Each WellFlo model was tuned to match flowing gradient survey and test separator data using vertical flow correlation, L-factor, reservoir pressure, and productivity index as tuning parameters. The outflow performance of the well was first tuned by selecting the vertical flow correlation giving the closest match to the flowing gradient survey and then the match was fine tuned by adjusting the L-factor. Often the flowing gradient survey was 1-2 years old so to bring the model up to date the inflow performance of the well was adjusted (by changing reservoir pressure and productivity index) to match the current test separator data.
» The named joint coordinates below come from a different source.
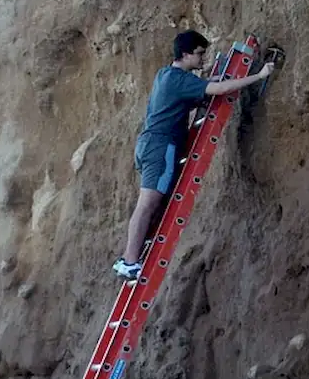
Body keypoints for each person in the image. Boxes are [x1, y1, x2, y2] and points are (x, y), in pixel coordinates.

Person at [112, 30, 275, 279]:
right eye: (199, 54)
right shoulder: (178, 79)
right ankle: (130, 261)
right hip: (161, 147)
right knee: (146, 205)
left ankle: (130, 259)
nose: (202, 59)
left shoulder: (165, 75)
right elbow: (219, 90)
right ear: (185, 54)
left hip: (149, 145)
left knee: (149, 205)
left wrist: (215, 80)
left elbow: (200, 89)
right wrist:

Production from each outlying platform flows to central facilities platforms for processing via subsea flow lines The FieldFlo model included details of the flow lines from each well to the platform header, the risers and flow lines from the outlying platforms to central facilities as well as flow lines on central facilities. The reported wellhead pressures were matched to within ± 10 psi by adjusting the pipeline L-factors.
The history match models matched total oil production to within -0.7% to +1.4% of the reported sum of the individual well test rates and since total field production with the wells flowing to the production separators is not reliably measured, this was considered to be a good match. Optimization of the currently available lift gas resulted in the following uplift:
- Fields 1 & 2 2140 stb/day +7%
- Field 3 4235 stb/day +2.5%
- Field 4 1280 stb/day +1.1%
- The average uplift was 2.4% corresponding to a total increase of 7655 stb/day.